Wheel spacers? What tire? I don't think they are really needed for even a 275/65x18 but then again I never have tried the new BFG ko2 without the spacer. They could rub the UCA at full strut extension .
 

zelatore

Explorer
Not wheel spacers but strut spacers. The idea is to basically add a 2 in block to the top of the strut. This can result in over extending the CVs, so there are included limit straps. The spacers themselves don't cause any lift but if you run shorter rods they would result in you having the strut in its 'natural' range. The primary Benicia is that if you are dropped to the bumps tops by a failure you are still 2" higher than stock and should have no problems rolling even on a larger tire.

There's a thread elsewhere discussing them.

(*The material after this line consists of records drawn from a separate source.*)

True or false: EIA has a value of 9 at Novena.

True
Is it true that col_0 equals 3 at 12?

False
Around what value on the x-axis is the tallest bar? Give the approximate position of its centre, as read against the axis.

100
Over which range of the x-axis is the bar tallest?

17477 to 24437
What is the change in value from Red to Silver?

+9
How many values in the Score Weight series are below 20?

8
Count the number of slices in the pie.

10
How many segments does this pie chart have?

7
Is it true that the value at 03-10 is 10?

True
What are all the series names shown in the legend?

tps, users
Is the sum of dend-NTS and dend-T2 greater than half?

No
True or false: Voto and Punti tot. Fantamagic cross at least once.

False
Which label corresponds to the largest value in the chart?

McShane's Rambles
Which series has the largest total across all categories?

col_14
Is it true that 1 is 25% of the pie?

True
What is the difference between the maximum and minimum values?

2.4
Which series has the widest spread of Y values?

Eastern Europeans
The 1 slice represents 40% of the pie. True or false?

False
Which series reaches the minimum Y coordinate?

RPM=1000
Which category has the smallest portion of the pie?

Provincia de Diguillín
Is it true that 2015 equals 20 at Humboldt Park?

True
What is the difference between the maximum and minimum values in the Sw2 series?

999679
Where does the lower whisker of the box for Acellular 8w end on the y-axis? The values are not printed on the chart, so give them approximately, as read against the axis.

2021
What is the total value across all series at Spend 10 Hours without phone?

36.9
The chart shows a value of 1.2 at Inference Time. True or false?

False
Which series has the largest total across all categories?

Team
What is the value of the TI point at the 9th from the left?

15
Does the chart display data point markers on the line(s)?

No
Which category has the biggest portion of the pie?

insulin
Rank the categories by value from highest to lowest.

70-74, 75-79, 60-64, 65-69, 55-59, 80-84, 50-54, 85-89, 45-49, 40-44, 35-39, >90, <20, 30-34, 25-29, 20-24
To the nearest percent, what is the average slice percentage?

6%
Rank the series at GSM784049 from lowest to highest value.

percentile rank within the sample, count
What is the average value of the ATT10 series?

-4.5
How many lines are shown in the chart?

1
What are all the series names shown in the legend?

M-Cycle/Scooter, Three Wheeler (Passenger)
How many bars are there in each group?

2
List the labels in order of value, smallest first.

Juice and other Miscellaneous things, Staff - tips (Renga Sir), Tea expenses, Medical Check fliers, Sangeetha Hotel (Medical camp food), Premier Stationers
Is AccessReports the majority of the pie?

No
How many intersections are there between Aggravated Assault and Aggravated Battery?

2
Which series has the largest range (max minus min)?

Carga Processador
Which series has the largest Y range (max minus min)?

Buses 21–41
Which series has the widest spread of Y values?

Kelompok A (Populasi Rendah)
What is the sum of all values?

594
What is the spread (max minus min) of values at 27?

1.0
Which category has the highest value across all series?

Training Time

Oh, I do have some .75" wheel spacers coming but that's more of an experiment than anything. Not totally needed but if I can run them I would like the added track if possible since running lifted comes with a slight narrowing of the track anyway.
 

zelatore

Explorer
One other note. The current tires are 275/65-18s on stock wheels and you are correct there is no need for spacers though the clearance at the front upper ball joint is very tight. The next tires will be 275/70s, which will be a full 33" assuming whatever I go with measures out true to spec.
 

Jwestpro

Explorer
One other note. The current tires are 275/65-18s on stock wheels and you are correct there is no need for spacers though the clearance at the front upper ball joint is very tight. The next tires will be 275/70s, which will be a full 33" assuming whatever I go with measures out true to spec.

I will be interested in seeing how badly a true 33" grinds into the slider or trim between tire and lower front door of the body. I am pretty sure that it will also be almost actually touching at the rear mudguard.

I think 265/70x18 is the real ideal size but I also want to push the limit by trying a 305/60x18 that is 32.6" diameter and 12.2 section.